I modified your program to split the 3 versions inside 3 different functions, so that they can get optimized in the same way. I have added a test on the output value (otherwise the optimizer can figure out that it doesn't really need to compute the string length as that value is never used) but removed other computations on the result otherwise those can alter the results. See code below.
Compiling in debug mode and running it on a 30char long string I get:
for(p=s,n=0; *p;n++,p++);  11062
for(p=s;*p; p++);n=p-s;        11672
n=strlen(s);                         2234
so I was wrong. But if I change from for(p=s;*p; p++);n=p-s;  to for(p=s;*p++;);n=p-s-1;
I get
for(p=s,n=0; *p;n++,p++);   10984
for(p=s;*p++;);n=p-s;          9688
n=strlen(s);                         2234
and in this case the second version wins over the first one by about 10%. And strlen is much faster.

» **Listed entries**
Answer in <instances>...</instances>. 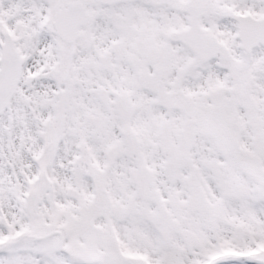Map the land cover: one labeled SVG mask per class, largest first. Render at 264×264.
I'll use <instances>...</instances> for the list:
<instances>
[{"label": "snow or ice", "instance_id": "snow-or-ice-1", "mask_svg": "<svg viewBox=\"0 0 264 264\" xmlns=\"http://www.w3.org/2000/svg\"><path fill=\"white\" fill-rule=\"evenodd\" d=\"M0 264H264V0H0Z\"/></svg>", "mask_w": 264, "mask_h": 264}]
</instances>
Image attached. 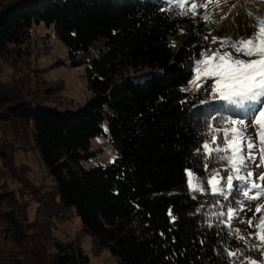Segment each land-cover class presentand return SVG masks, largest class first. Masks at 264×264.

» **Set exercise A**
Reproduce everything in the string-length benchmark post from "Compiling in debug" down to "is much faster.".
» **Set exercise B**
Carry on the string-length benchmark post with the next part, picking up after its final sentence.

» **Task answer A**
Compiling in debug mode and running it on a 30char long string I get:
for(p=s,n=0; *p;n++,p++);  11062
for(p=s;*p; p++);n=p-s;        11672
n=strlen(s);                         2234
so I was wrong. But if I change from for(p=s;*p; p++);n=p-s;  to for(p=s;*p++;);n=p-s-1;
I get
for(p=s,n=0; *p;n++,p++);   10984
for(p=s;*p++;);n=p-s;          9688
n=strlen(s);                         2234
and in this case the second version wins over the first one by about 10%. And strlen is much faster.

» **Task answer B**
In release/optimized mode, checking the assembly output I can see that the optimizer has figured out that it doesn't really need to increment both n and p in the first version, so they differ much less:
for(p=s,n=0; *p;n++,p++);         3422
for(p=s;*p++;);n=p-s-1;      3297
n=strlen(s);                      3359
The second version wins again (by a smaller margin), however I haven't found out why now strlen is slower than its debug counterpart (which was the overall winner).

#include <windows.h>  // GetTickCount();
#include <iostream>
#include <iomanip>  
using namespace std;

#define ITER 100000000

void f1(char *s)
{
    char* p;
    int n;
    for (int i = 0; i < ITER; ++i) {
       for(p=s,n=0; *p;n++,p++);
       if(n==0) exit(0);
    }
}

void f2(char *s)
{
    char* p;
    int n;
    for (int i = 0; i < ITER; ++i) {
       for(p=s; *p++;);
       if(p-s-1==0) exit(0);
    }
}


void f3(char *s)
{
    for (int i = 0; i < ITER; ++i) {
      if(strlen(s)==0) exit(0);
    }
}
   
int main(int argc, char* argv[])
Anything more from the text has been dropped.